**What to do**
Among the entries below, one stretch runs from the line that contains "#### 4.1final关键字" through the line that contains "#### 4.2static关键字". Repeat that stretch exactly, ends included, and only that.

[Opening Source data section]

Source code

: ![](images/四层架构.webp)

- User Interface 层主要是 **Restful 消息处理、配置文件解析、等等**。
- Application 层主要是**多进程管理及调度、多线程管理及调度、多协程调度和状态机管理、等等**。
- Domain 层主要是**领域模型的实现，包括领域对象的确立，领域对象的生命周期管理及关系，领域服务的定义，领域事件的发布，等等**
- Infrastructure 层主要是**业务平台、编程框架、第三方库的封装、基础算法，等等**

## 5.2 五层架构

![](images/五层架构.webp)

[Closing Source data section]
[Opening Source data section]

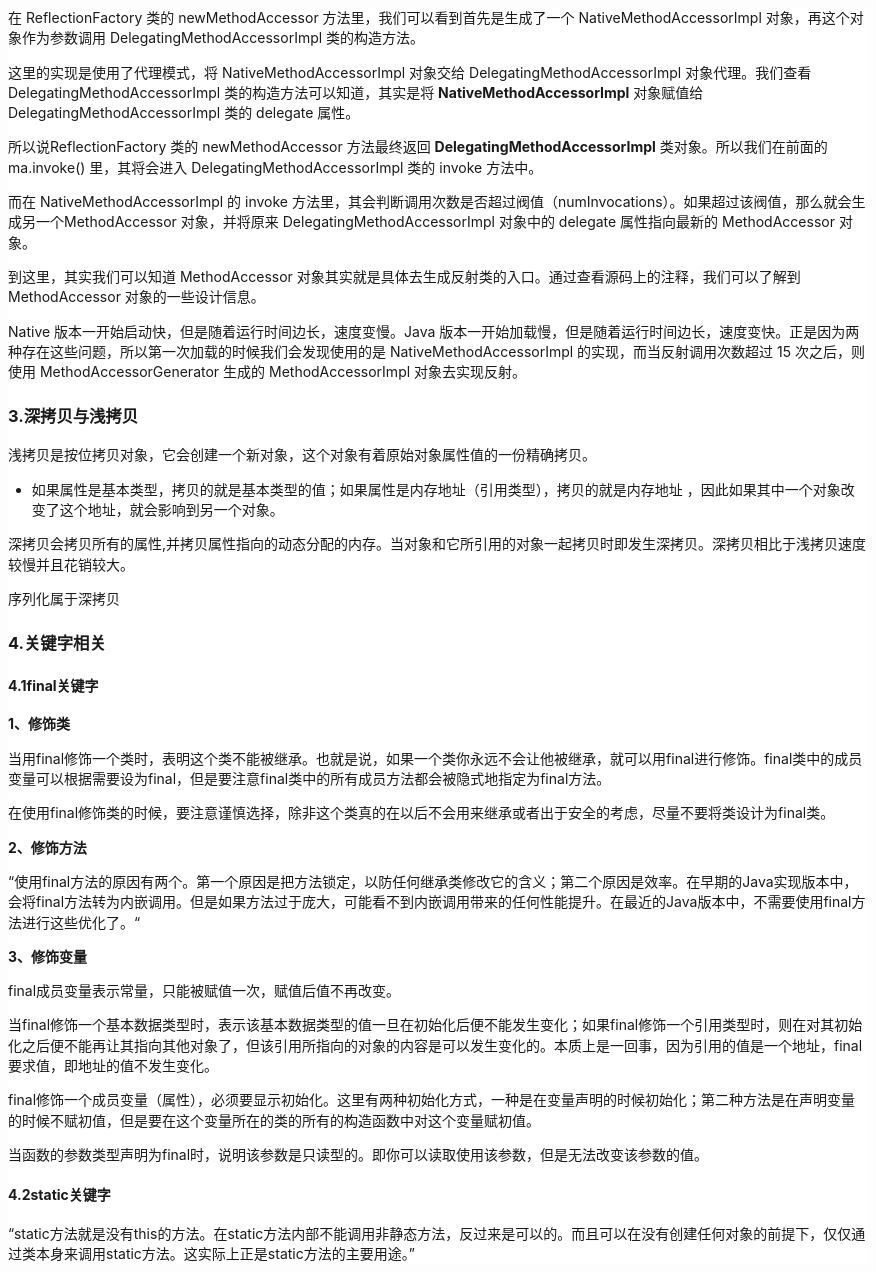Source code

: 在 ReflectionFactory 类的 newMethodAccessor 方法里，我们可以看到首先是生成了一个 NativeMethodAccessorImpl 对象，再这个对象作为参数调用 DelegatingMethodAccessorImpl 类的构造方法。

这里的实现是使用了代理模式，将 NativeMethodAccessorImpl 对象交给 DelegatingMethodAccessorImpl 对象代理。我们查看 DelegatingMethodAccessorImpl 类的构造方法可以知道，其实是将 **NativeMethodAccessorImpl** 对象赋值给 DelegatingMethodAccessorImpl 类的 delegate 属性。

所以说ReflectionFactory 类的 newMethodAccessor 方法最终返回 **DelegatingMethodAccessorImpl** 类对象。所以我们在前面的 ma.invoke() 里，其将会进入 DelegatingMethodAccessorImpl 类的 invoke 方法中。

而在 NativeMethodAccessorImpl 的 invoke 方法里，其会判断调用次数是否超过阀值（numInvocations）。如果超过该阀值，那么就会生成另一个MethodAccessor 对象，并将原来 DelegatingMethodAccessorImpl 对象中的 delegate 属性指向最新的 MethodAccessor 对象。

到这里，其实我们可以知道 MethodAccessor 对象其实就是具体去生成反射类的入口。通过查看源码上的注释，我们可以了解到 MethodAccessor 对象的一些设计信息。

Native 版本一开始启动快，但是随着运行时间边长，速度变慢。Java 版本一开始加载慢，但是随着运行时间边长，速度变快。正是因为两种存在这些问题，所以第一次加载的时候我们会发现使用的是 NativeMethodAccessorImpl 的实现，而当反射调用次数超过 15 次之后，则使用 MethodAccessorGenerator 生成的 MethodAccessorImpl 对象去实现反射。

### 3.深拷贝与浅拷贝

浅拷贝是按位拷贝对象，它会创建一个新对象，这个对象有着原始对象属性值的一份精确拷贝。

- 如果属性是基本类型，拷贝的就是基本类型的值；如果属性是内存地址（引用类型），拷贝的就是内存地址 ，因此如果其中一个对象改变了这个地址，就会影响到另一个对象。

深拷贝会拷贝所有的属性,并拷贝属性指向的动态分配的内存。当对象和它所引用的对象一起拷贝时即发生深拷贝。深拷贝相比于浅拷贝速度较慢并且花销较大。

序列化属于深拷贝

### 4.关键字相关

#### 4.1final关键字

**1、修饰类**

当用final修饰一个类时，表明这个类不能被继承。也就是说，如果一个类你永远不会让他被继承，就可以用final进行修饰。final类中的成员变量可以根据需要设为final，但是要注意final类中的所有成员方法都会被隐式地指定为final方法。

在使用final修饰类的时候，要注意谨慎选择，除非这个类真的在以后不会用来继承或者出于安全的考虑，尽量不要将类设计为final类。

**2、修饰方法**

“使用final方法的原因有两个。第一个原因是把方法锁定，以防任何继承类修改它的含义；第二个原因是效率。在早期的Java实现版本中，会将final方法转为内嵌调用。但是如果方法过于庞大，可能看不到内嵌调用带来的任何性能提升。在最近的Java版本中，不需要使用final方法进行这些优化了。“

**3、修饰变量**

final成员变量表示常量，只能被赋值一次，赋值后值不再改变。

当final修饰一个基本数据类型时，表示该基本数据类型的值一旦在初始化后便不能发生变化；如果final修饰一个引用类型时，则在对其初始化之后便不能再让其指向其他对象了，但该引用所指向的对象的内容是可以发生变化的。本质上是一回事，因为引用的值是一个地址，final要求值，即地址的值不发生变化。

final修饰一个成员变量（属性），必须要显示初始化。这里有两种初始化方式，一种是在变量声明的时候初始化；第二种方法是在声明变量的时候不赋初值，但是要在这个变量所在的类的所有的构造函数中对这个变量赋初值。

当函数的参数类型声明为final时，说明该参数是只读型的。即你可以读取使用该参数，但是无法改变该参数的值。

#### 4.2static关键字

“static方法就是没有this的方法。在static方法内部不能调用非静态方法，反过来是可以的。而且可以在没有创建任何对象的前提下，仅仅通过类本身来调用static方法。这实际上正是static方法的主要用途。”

[Closing Source data section]

**Result below**
#### 4.1final关键字

**1、修饰类**

当用final修饰一个类时，表明这个类不能被继承。也就是说，如果一个类你永远不会让他被继承，就可以用final进行修饰。final类中的成员变量可以根据需要设为final，但是要注意final类中的所有成员方法都会被隐式地指定为final方法。

在使用final修饰类的时候，要注意谨慎选择，除非这个类真的在以后不会用来继承或者出于安全的考虑，尽量不要将类设计为final类。

**2、修饰方法**

“使用final方法的原因有两个。第一个原因是把方法锁定，以防任何继承类修改它的含义；第二个原因是效率。在早期的Java实现版本中，会将final方法转为内嵌调用。但是如果方法过于庞大，可能看不到内嵌调用带来的任何性能提升。在最近的Java版本中，不需要使用final方法进行这些优化了。“

**3、修饰变量**

final成员变量表示常量，只能被赋值一次，赋值后值不再改变。

当final修饰一个基本数据类型时，表示该基本数据类型的值一旦在初始化后便不能发生变化；如果final修饰一个引用类型时，则在对其初始化之后便不能再让其指向其他对象了，但该引用所指向的对象的内容是可以发生变化的。本质上是一回事，因为引用的值是一个地址，final要求值，即地址的值不发生变化。

final修饰一个成员变量（属性），必须要显示初始化。这里有两种初始化方式，一种是在变量声明的时候初始化；第二种方法是在声明变量的时候不赋初值，但是要在这个变量所在的类的所有的构造函数中对这个变量赋初值。

当函数的参数类型声明为final时，说明该参数是只读型的。即你可以读取使用该参数，但是无法改变该参数的值。

#### 4.2static关键字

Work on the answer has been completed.